By the time I'd finished sorting the forms and had found the correct correspondence address for each platoon it was half past four. I'd been waiting for this time with anxious anticipation all day, wondering with feverish panic if Jase would arrive early and catch me slipping out. I'd actually told him I would stay later as I didn't want to seem like I was running out the door on my first day.

"Well dearie you've done a brilliant job, you go and get home and I'll see you next Tuesday," Marlene smiled proudly as the clock flickered towards twenty to. I couldn't believe my luck. I did believe in fate, or that things happened for a reason, and what other reason was there to Marlene letting me leave early, than so I could evade Jase's clutches and enjoy a walk across the shore alone?

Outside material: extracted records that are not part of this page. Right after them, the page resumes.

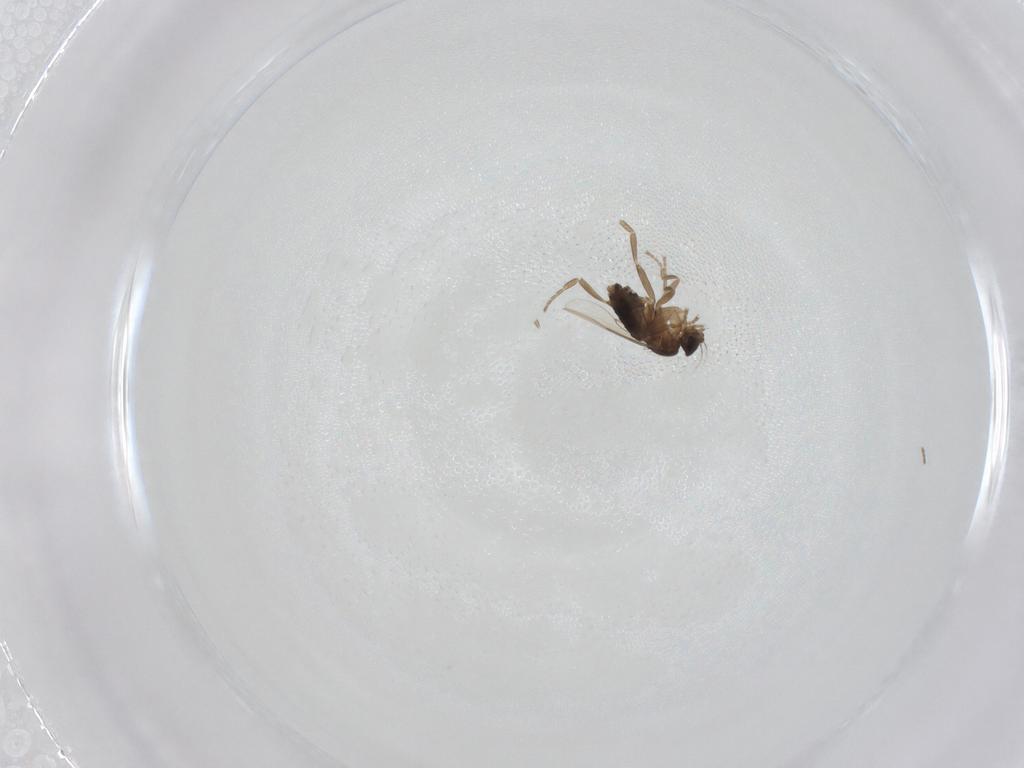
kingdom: Animalia
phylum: Arthropoda
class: Insecta
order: Diptera
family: Phoridae
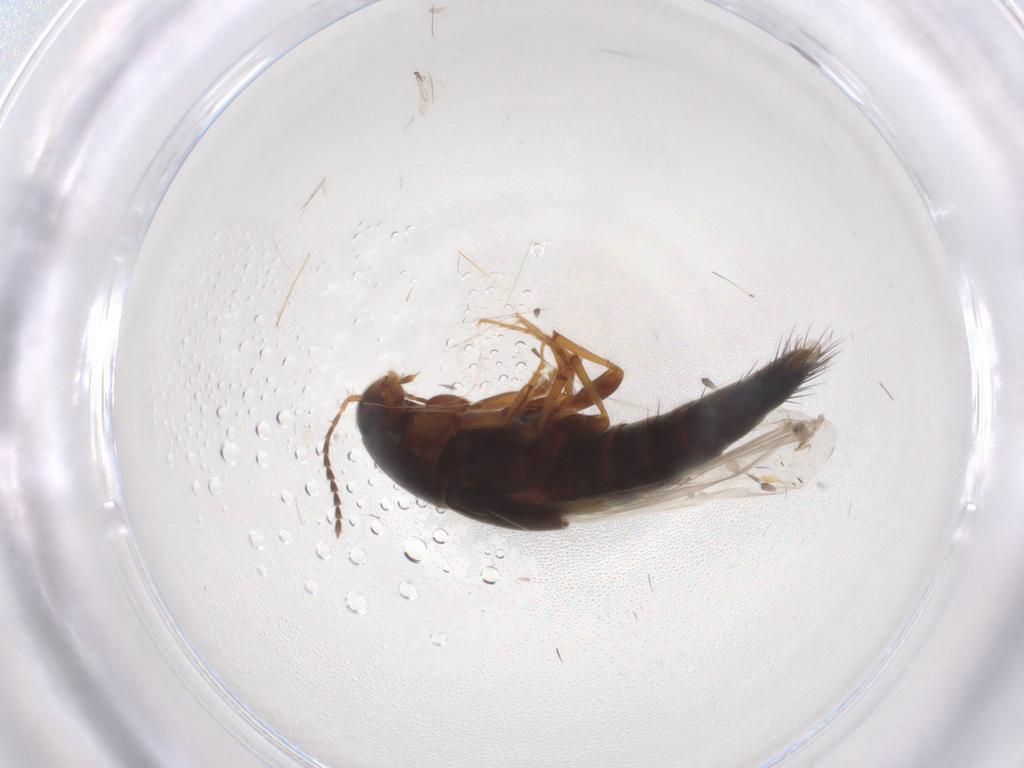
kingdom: Animalia
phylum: Arthropoda
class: Insecta
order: Coleoptera
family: Staphylinidae
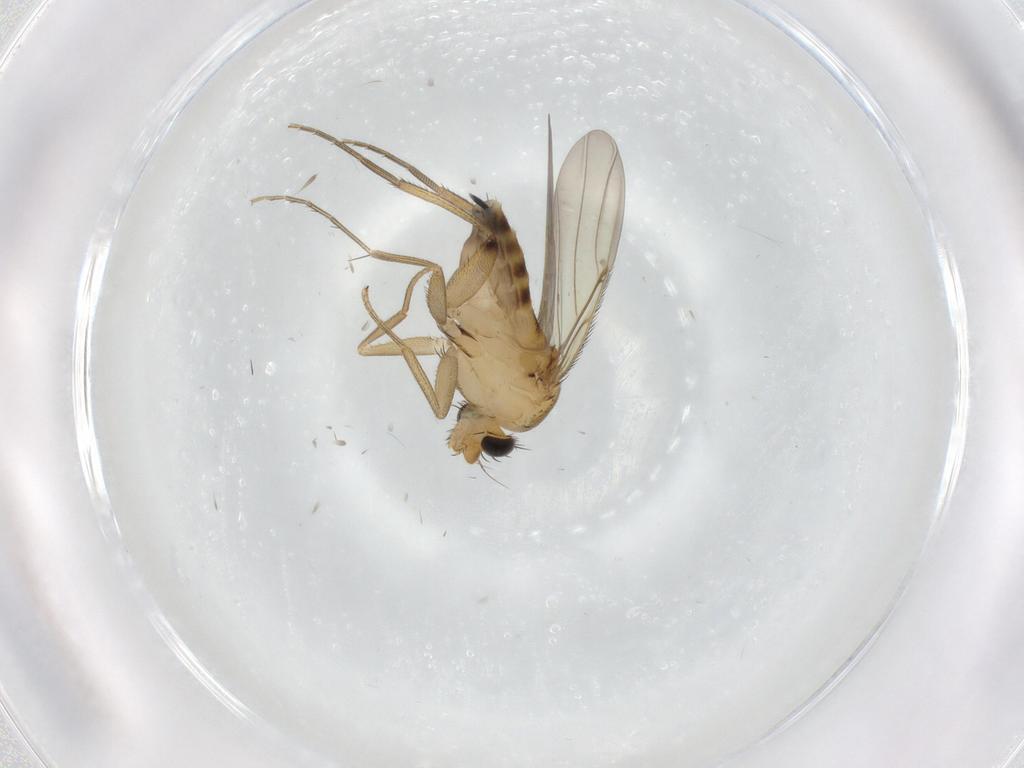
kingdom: Animalia
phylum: Arthropoda
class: Insecta
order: Diptera
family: Phoridae
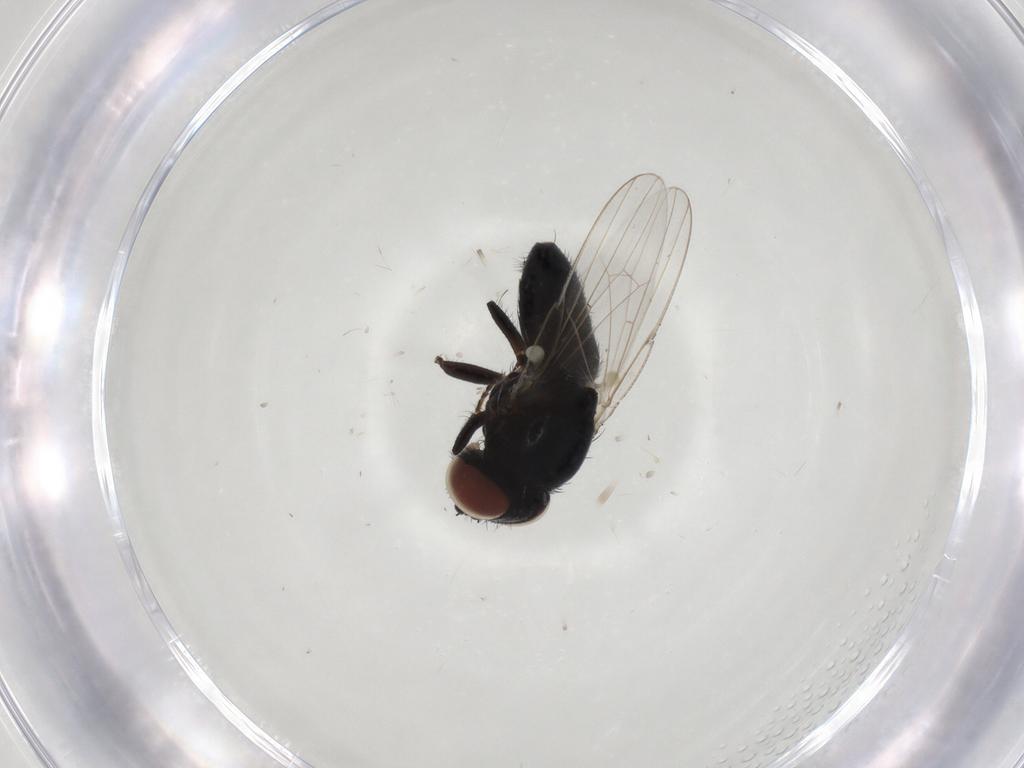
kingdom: Animalia
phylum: Arthropoda
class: Insecta
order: Diptera
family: Milichiidae
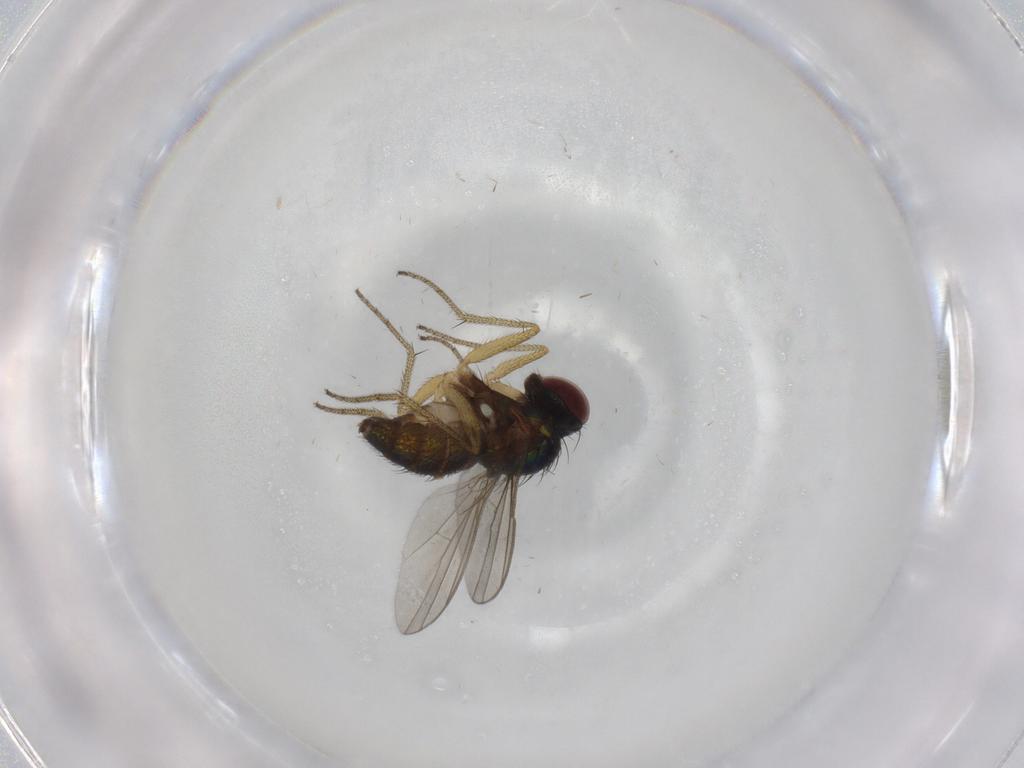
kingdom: Animalia
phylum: Arthropoda
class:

I thanked her gratefully after offering to stay and help with anything else, and grabbed my bag from under my desk. You're going to do this. You're going to really, really piss him off

I'd text him. When I could see the beach and it was nearly five o'clock, I'd text him. Just to let him know I was safe and that I was going for a stroll, that was all. I'd check in, and then he couldn't be too mad. There was some sick thrill in knowing he would, in knowing I was punishing him slightly by rebelling against his suffocation. You could be punishing yourself, too. I had been wrong before, but I was beginning to believe Jase wouldn't hurt me. His presence still struck a dagger of fear into me at times, but we'd spent night after night together in the quiet apartment and I hadn't been interrogated or tortured so far.

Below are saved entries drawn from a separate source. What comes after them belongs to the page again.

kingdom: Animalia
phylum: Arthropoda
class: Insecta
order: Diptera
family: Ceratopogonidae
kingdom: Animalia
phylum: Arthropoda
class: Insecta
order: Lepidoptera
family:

I peeked all around Building 91 before I turned in the opposite direction to where I knew Jase would be coming from. All I had to do was walk to the other side of the base, no more than thirty minutes if I hurried. Sea breeze whipped my hair as I scuttled along the military roads, careful to stick to the main one in case I accidentally ended up in the middle of a heliport or something equally as dangerous. The path would have been clearer if not for the airstrip in the middle, which I would have to divert around by the golf club. I'd spent some of my break checking my path online, and it was near enough one straight road. By the time I reached the golf course I felt unexpectedly tired, the rush of evasion obviously settling and making way for the exhaustion of a full day. It was five o'clock, just after. Shit. I typed out a brief message-

Let out early, gone for a walk on base.

That was all the information he needed to know. My gut lurched as I watched his profile switch to online, I quickly turned the phone off and shoved it in my bag. There, you can enjoy yourself in a minute. I paced down the road, gazing out to the empty airstrip and then to the horizon ahead. The base had its own private beach, fenced off from the rest of the island and I was approaching the parking lot, mere seconds away from my coveted moment of independence. I practically skipped across the sandy asphalt and through a path lined with tall waving palm trees until my shoes sunk into the slinky softness, relief at having reached my checkpoint flooding me.